Taking it all out of the realm of sexuality for a moment, if you were at a bar and a guy confessed, over one too many bourbons, he had raided his employees’ pension account, would you celebrate his fraud and cruelty?  If you suffered wounds inflicted by a pathological liar, would you expect all of us to see the deception itself as a fundamentally beautiful thing, a life choice worthy of something called “dignity?”

In the 1995 film Braveheart, Mel Gibson got into a lot of trouble for painting King Edward’s son in flaming, strutting, effeminate strokes. Not only was the young man incapable of giving the king a grandson, he was seen as politically weak, peevish, selfish and cruel to women. When his male lover speaks too boldly to the king, the “gay” lover is thrown out a window of the castle and falls to his death. Even though we aren’t intended to admire Edward I, the dispatch of the prince’s gay lover is seen as a comic moment in the story. Some audiences applauded, and the reason is very simple: homosexuality is a crime against nature. We get very tired of being asked to applaud that violation, and we’re relieved when a character asks the gay guy to give it a rest.

In the battle over “gay” rights, the church is a victim of its own need to appear civil. You may be able to love someone who is doing disgusting things, but you need to call the behavior the disgusting, vile, ugly sin that it really is. Did God send His Son to die for minor dinner table infractions or for what we’re all guilty of — gross sin?

Going out of the way to make the  homosexual welcome in either the church, or the culture, is a horrible mistake. If someone is quietly closeted, troubled, and seeking to change their behavior, then, by all means, we extend mercy, but if a homosexual is defiant, litigious, angry and insists that the church has no right to preach moral truth, than he must, figuratively, be thrown out the window of the church and shamed for the friend of hell that he is.

Preaching against the ugliness of sin, and preaching God’s intended law for keeping the peace are vital components of the gospel.  You simply cannot preach a “Savior” unless He has something to save you from, and that death-dealing curse, that “from,” is sin itself.  We are in this particular mess because we don’t call homosexuality what it is: gross, ugly, abominable, sterile, dead, disgusting. If you love a homosexual you show your love by encouraging him to abhor his inclinations, just as you would show your love for a liar by teaching him to hate deception.  There’s a way back, but only if they know they are lost.

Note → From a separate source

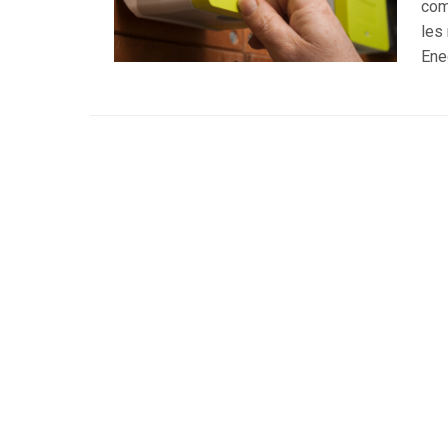
comp
les
Ened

But, you counter, how can the church really preach this kind of hatred?  In the first place, it’s not hatred. It’s truth-telling. In the 2nd place, you are up against people who have flat-out demanded that any critique of homosexuality constitutes “hate.”   You don’t get it, do you, Christian?  YOU are being called the hatemonger for advocating a standard.  Consider God’s very plain teaching:

..and in the same way also the men abandoned the natural function of the woman and burned in their desire toward one another, men with men committing indecent acts and receiving in their own persons the due penalty of their error. And just as they did not see fit to acknowledge God any longer, God gave them over to a depraved mind, to do those things which are not proper, being filled with all unrighteousness..

 Is there any way to make those words less than what they are?  More palatable?  More seeker-friendly?  When was the last time you told someone they had a “depraved mind?”  Does your pastor call “gay” sex “indecent” and “unnatural” or is he merely welcoming without getting specific?  Likewise, if a “gay” activist decides to call you “hate-filled,” is your enemy mincing words?

Does he have any doubt about what he believes?

The gospel means I have to hear it all.  I have to hear how depraved I am, what a lustful, proud, inconsiderate lout I am. I should hear that I am DEAD IN MY SINS before and without Christ’s intervening grace.  I have to hear it, until it makes me weep, until it makes me crawl to the cross for mercy.

You don’t really love the homosexual if you tell him any less.